Back in the Renaissance, the poor could rely on the services of a lay charitable institution to help them with the essentials of life and death – being clothed, helped when sick, and buried when dead. This institution, was called the Confraternity of the Buonomini di San Martino; Buonomini literally translates as “good men”. In 1442, Fra Antonino Pierozzi (who later became Archbishop of Florence and a saint) recognized the need for a dignified way to help these people, who tried to “keep up appearances”. He chose 12 reliable men of the higher social classes who would identify those in need of help and discreetly offer assistance in whatever way was required. The group initially met at one of their houses, but eventually was given a room off the side of the church, which was decorated as their “oratory”. This confraternity is one of the very few remaining visible examples in Florence (another is the Misericordia, still today the city’s ambulance service). The painting in the niche shows San Martino (the patron Saint, Saint Martino of Tours) handing out alms to the poor and when the Buonomini found themselves in need of money, they light a candle above the door. The Italian expression “essere ridotti al lumicino” (literally to be reduced to the candle or stony broke) derived from this practice. In the same breath, we encountered this bicycle that had been badly parked and suffered the consequences.

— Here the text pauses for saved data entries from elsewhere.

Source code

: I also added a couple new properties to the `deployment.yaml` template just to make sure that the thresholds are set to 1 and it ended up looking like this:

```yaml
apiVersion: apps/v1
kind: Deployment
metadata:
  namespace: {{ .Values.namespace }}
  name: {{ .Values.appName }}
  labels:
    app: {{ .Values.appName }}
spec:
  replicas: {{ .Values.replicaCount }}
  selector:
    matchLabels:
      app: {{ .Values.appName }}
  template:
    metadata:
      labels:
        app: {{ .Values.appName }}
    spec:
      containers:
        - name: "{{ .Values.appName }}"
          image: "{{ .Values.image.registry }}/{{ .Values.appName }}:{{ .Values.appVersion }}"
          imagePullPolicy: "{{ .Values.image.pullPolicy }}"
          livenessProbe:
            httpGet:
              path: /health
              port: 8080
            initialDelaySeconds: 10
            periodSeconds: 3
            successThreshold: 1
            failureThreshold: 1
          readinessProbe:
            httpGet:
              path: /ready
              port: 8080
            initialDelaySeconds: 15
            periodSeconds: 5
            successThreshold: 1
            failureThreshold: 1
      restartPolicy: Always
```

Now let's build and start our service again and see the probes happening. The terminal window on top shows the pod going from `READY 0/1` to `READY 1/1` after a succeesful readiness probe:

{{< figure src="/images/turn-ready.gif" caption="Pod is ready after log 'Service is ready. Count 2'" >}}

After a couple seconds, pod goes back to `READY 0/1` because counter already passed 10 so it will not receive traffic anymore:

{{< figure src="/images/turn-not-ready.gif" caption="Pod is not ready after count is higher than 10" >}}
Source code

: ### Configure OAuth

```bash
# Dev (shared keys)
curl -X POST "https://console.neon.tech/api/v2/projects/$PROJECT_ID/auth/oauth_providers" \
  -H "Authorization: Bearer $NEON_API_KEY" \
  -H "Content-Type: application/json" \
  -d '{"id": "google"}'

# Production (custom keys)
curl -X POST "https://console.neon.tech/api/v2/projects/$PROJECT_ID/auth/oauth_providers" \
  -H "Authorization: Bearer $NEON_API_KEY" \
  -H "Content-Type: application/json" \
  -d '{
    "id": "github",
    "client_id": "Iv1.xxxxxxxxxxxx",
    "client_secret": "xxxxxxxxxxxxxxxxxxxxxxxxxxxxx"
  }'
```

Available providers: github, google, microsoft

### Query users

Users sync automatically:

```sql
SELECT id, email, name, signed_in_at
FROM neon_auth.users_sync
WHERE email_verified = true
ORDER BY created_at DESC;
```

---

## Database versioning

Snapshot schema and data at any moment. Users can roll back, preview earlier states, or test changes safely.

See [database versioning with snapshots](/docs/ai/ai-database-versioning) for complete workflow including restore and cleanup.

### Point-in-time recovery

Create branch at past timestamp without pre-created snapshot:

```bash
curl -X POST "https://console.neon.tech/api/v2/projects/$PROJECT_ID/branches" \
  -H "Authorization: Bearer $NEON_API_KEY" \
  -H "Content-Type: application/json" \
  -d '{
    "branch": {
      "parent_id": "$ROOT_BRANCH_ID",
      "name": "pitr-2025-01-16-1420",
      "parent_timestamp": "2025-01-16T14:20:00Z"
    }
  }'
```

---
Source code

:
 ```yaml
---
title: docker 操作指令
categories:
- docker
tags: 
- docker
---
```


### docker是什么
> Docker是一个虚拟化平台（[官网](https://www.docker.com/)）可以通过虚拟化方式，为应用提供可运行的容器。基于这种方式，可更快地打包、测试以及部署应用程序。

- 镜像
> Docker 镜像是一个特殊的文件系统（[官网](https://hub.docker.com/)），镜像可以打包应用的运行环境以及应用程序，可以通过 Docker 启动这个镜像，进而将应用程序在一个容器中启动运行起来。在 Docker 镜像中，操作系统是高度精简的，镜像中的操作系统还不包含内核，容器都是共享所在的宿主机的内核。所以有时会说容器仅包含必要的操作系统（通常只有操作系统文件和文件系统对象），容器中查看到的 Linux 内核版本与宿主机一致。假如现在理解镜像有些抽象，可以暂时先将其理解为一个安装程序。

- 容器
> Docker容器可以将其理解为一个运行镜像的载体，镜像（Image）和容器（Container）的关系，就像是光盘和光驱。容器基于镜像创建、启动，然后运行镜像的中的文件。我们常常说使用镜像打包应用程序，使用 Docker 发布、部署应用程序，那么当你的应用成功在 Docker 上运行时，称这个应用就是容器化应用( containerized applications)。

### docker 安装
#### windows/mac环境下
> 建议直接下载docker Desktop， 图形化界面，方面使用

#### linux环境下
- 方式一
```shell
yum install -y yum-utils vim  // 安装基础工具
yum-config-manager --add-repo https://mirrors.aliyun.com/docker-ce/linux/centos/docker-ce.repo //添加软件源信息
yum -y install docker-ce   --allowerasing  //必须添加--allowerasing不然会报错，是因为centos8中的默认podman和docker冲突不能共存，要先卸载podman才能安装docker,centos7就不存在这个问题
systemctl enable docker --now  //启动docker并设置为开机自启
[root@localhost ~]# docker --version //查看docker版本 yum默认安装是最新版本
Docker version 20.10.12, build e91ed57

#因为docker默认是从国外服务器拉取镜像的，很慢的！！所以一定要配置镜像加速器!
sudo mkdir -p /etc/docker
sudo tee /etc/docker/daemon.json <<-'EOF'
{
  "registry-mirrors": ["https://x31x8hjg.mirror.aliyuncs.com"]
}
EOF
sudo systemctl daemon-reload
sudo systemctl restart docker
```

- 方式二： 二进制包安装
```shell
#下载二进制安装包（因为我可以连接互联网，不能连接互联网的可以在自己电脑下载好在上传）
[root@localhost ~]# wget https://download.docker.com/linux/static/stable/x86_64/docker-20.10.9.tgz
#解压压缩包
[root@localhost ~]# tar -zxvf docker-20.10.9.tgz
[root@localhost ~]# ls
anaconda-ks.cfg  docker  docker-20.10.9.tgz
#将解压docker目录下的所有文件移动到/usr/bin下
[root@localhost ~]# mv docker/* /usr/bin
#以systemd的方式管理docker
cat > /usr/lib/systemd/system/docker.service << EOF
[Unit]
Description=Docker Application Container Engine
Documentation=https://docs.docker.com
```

The time had arrived and so had our guide Valentina and three English girls, novices at the Segway. After a few practice runs, we head off toward Republica and our guide starts explaining the different styles of architecture in the various churches and she selects a very ostentatious baroque style to start with. We weave in and out of the back streets listening to her stories over the radio each one of carried and always hearing the constant ringing of her bell telling cloth eared tourists to get out of the way. We come upon a brass boar a symbol of the city and she tells us to rub the snout for luck. Its lucky if you can get near it.

Next is Duomo, Bell Tower and Baptistry followed by two statues of architects and builder of the dome. On to Santa Croce and the statue of Dante, past the first Medici Palazzo onto the Basilica San Lorenzo, one of the largest churches of Florence, situated at the centre of the city’s main market district, and the burial place of all the principal members of the Medici family from Cosimo il Vecchio to Cosimo III. It was consecrated in 393AD and it stood outside the city walls. San Lorenzo was also the parish church of the Medici family. Our guide told us that the façade of the church was never finished as Michelangelo took 3 months selecting the marble and in that time the Medicis changed their mind.

We toured around for 3 hours stopping for a gelato and thoroughly enjoying the freedom of the Segway. Then we returned to the apartment put our feet up and rested until it was time for the Uffizi tour.